**Your task**
Can you copy out the text of all the material below, word for word, leaving out the pictures?

**Given data**
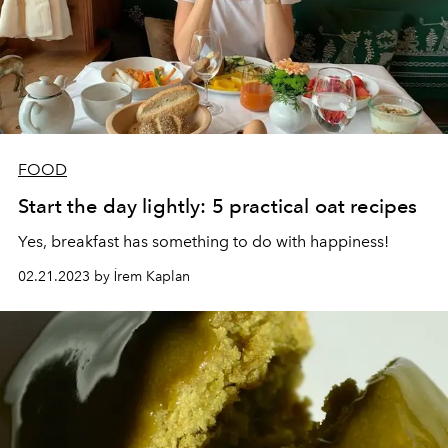
FOOD
Start the day lightly: 5 practical oat recipes
Yes, breakfast has something to do with happiness!
02.21.2023 by İrem Kaplan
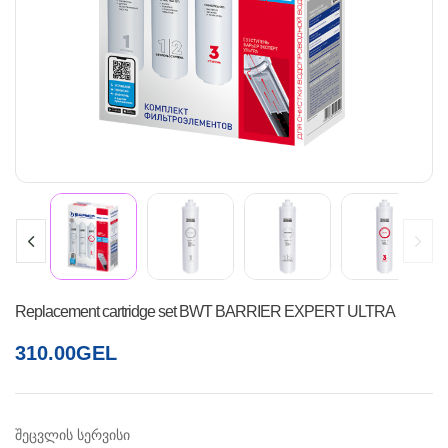
Replacement cartridge set BWT BARRIER EXPERT ULTRA
310.00
GEL
შეცვლის სერვისი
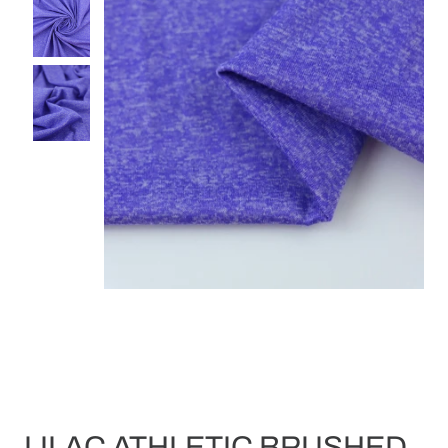
LILAC ATHLETIC BRUSHED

**Answer to the problem**
FOOD
Start the day lightly: 5 practical oat recipes
Yes, breakfast has something to do with happiness!
02.21.2023 by İrem Kaplan
Replacement cartridge set BWT BARRIER EXPERT ULTRA
310.00
GEL
შეცვლის სერვისი
LILAC ATHLETIC BRUSHED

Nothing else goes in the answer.